I have been optimizing my space since coming home after a rough period of life. I've now actually trimmed my power budget down a lot, and I have, essentially, 2 machines with server hardware that barely peak at 800watts at max use.



I have a Server that hosts data / feeds a Mac Pro that I use as a workstation / broadcast / recording station. This little tube replaces a P9X79LE build that was a fire hazard, and runs vastly cooler without a bunch of effort to find a GPU to put in it. However, I have run into an issue that... well, I guess wasn't really ever fixed until 2017, a year before the 6,1 was ceased in manufacturing, and even sparked the original D300 recall, which seemed to be a mix of issues (early manufac errors on top of the firmware problem).



My mac pro is a 2013 original build with 2 D300's. It seems the year 1 machines were all fine, possibly because the designers will still there working on it, so any weird problems were caught out the door.



The issue only exists in Linux and Windows, but in MacOS theres no problems.



The lead I was given was that the X4 connection for the NVMe happens to share lanes with the GPU its mounted on, which happens to be Card(0) (the first GPU). The reason would have been the same as the PS5. Fast access to 3D assets on request. However, I'm not sure that even works.

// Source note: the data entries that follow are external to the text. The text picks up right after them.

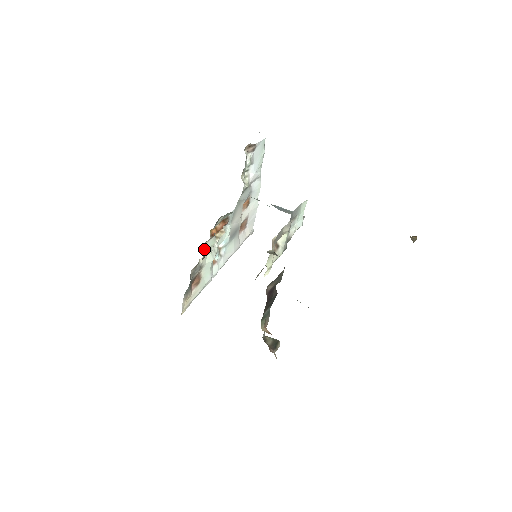
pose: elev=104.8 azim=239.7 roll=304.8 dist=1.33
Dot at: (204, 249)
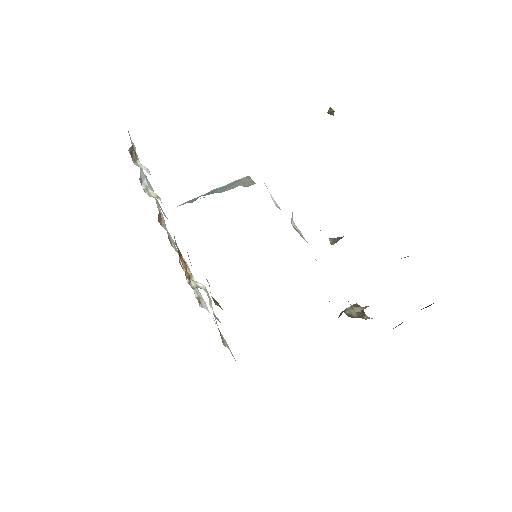
Dot at: (214, 302)
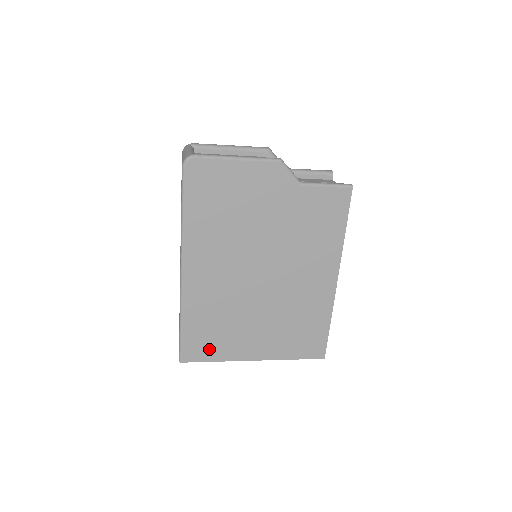
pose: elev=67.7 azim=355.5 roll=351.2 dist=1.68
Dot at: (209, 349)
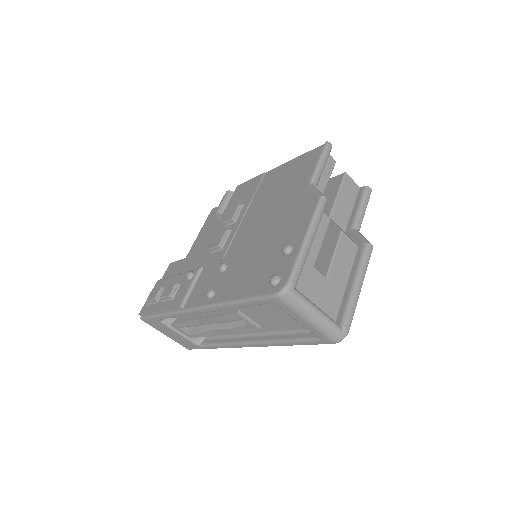
Dot at: occluded
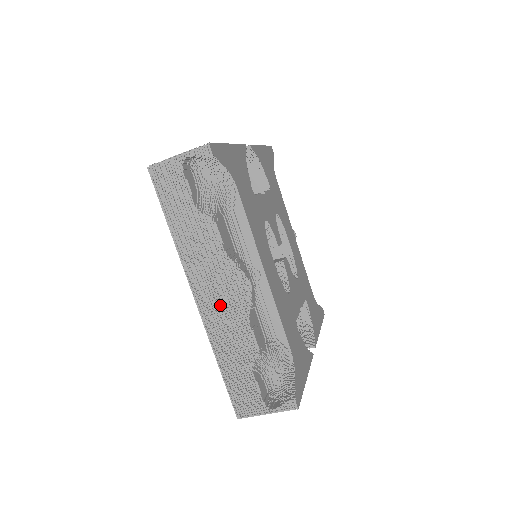
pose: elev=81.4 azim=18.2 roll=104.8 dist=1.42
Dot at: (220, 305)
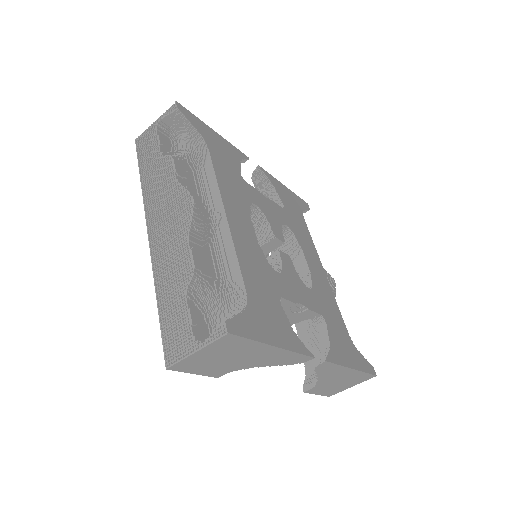
Dot at: (167, 232)
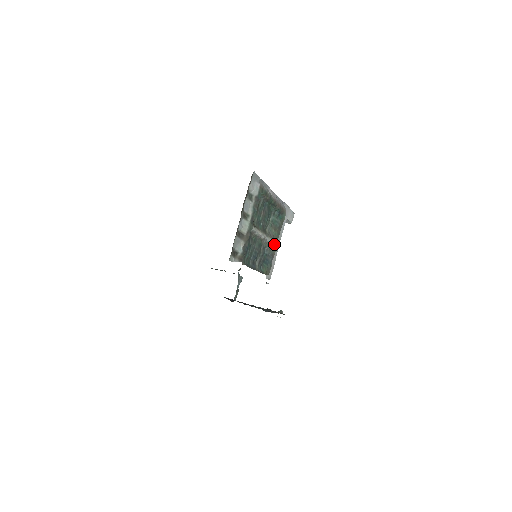
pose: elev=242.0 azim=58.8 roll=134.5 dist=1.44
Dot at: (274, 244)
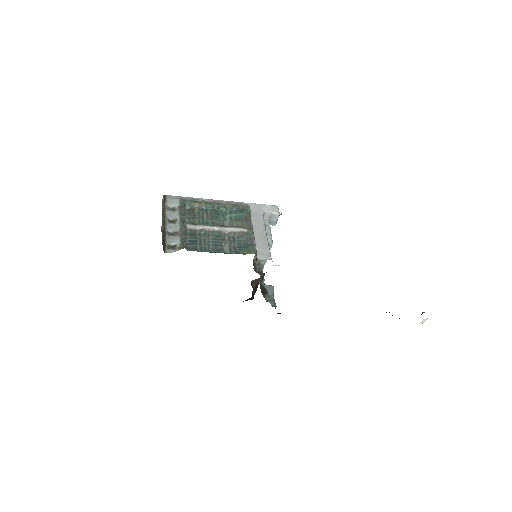
Dot at: (245, 230)
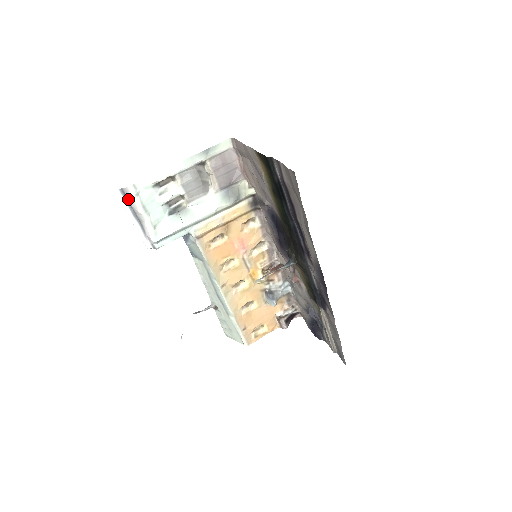
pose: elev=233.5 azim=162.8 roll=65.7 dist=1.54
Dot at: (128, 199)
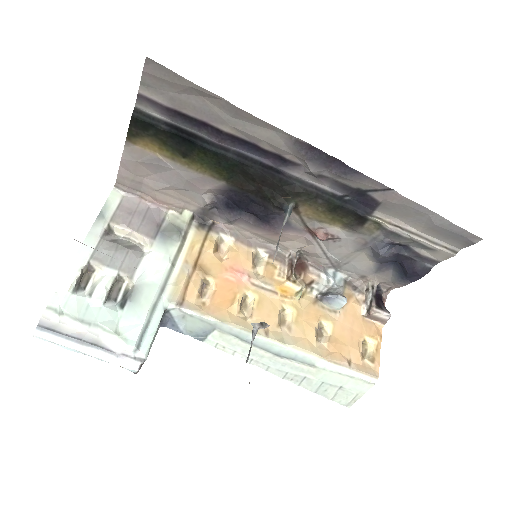
Dot at: (56, 330)
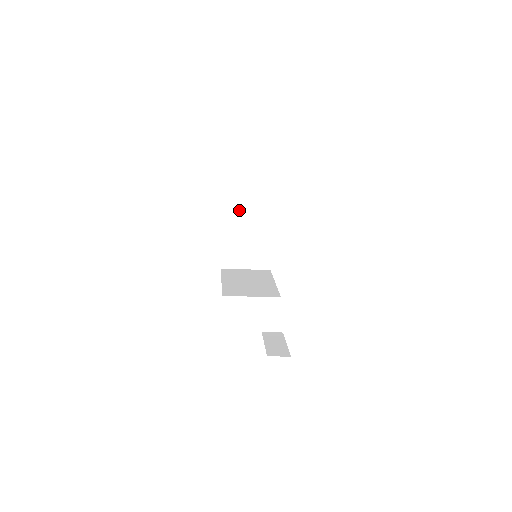
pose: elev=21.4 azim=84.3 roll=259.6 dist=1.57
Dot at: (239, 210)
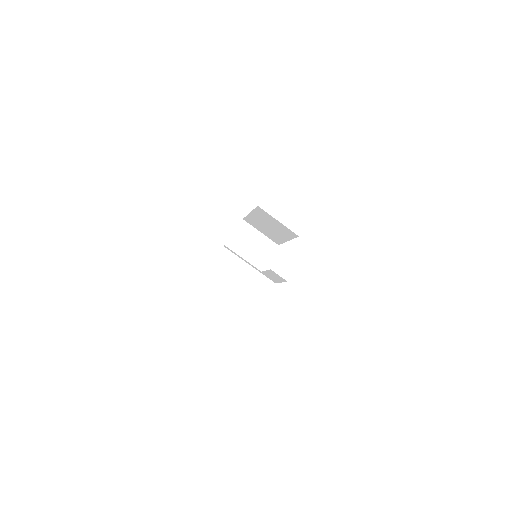
Dot at: (251, 230)
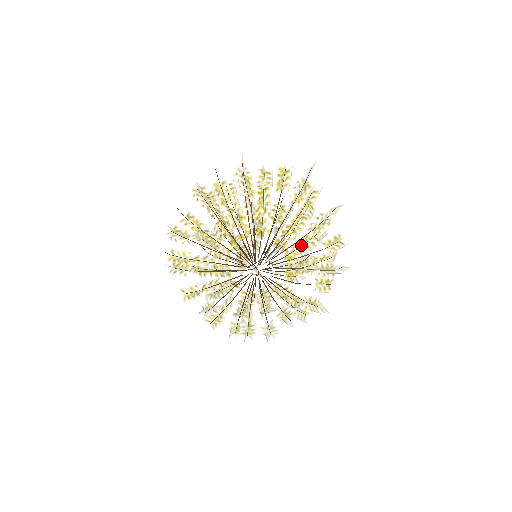
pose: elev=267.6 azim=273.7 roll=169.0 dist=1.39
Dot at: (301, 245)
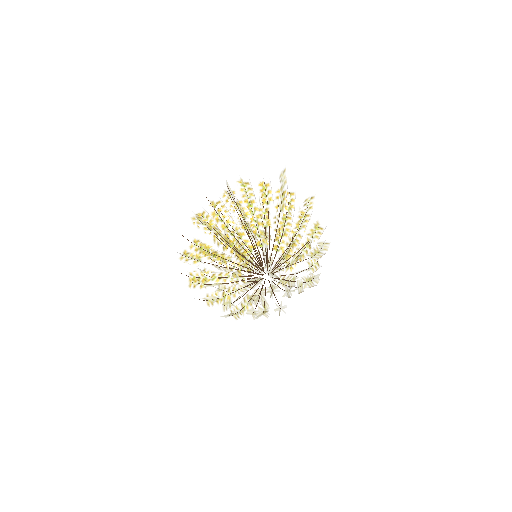
Dot at: (292, 241)
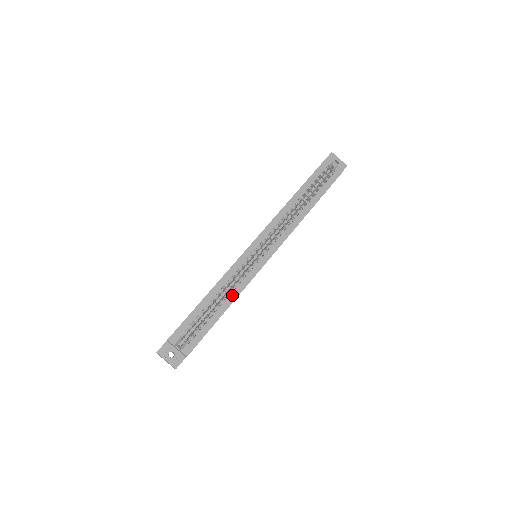
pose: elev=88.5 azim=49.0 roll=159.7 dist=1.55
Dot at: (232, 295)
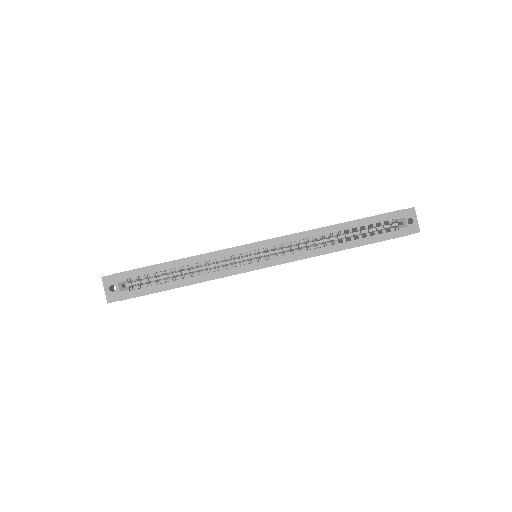
Dot at: (201, 276)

So, in MacOS, the NVMe is throttled. X4 drives operate at 1370MBps max, X2 at 1550.



In Linux, my drive supposedly hits 2200 - 2800, this I will need to double check.



In Windows 10 the NVMe hits 1800 solid, as reported by CDiskMark.



When a 3D Game is running that loads assets actively from storage, then runs to direct render, supposedly, the SSD and the GPU can collide in signals, and then the machine hard resets.



However, games that preload assets, that do not bitstream from storage, run fine.



TF2 in Linux will last for anywhere from 20 frames to 1500 frames, depending on the map and assets loaded, then will reset the system. On Windows 10 TF2 will last maybe 15 - 20 minutes before crashing. However, Adrenalin 23 WILL catch the hard crash, suspend the system, and hard reset it. It just looks like its taking a moment to get to the desktop. Only on occasions with lots of other things going on will the machine hard reset. Example, using the VCE encoder on GPU(1) (the second card) in OBS, while running TF2 on Card(0). This will trash everything and hard reset the machine.



Borderlands 2, and similar low asset games, even at highest settings, will not crash the game. I haven't played long enough to get past the snow area (I like running around in it), so I don't know if loading a new area will trash everything. Possible, but I'm not sure.



Emulators I have yet to test.



In Windows 10 games like Rust or Escape From Tarkov run for... idk, HOURS, before a crash. High Low Medium, doesn't matter the settings. However, theres a time period that is pretty hard set for when the games crash. Even in menu's. And, again, this DOESN'T happen in MacOS.



However, in Linux, any bethesda game, FO3, FONV, Skyrim, same as TF2. A few seconds, bang, system is gone.



In fact in MacOS the only things that trash everything are apps that call for Metal 2 and screw up the rendering because these aren't Mt2 capable. Vivaldi, anything electron, completely broken on newer MacOS with OCLP. Maybe worth looking at, no idea.



I'm trying to mostly just collect my notes rn but the behaviour is pretty consistant. On Linux crashes are fast, Windows, they take longer but can still happen, MacOS they don't happen.



First is to look for tools that can pull those calls out and log them, possibly externally, then a few tests.



1. Does using USB storage work?

2. Network storage?

3. TBolt?



Then some questions



1. Does throttling the SSD work in other OS's?

2. Are the SSD and GPU actually colliding?

2a. Why?????

3. Find a firmware image and see how this garglefunk mess actually operates.



Reapproaching forums so sorry if I am a little scatterbrained on post one. Honestly trying to understand this is a little baffling, so if anyone has any idea's I am all ears.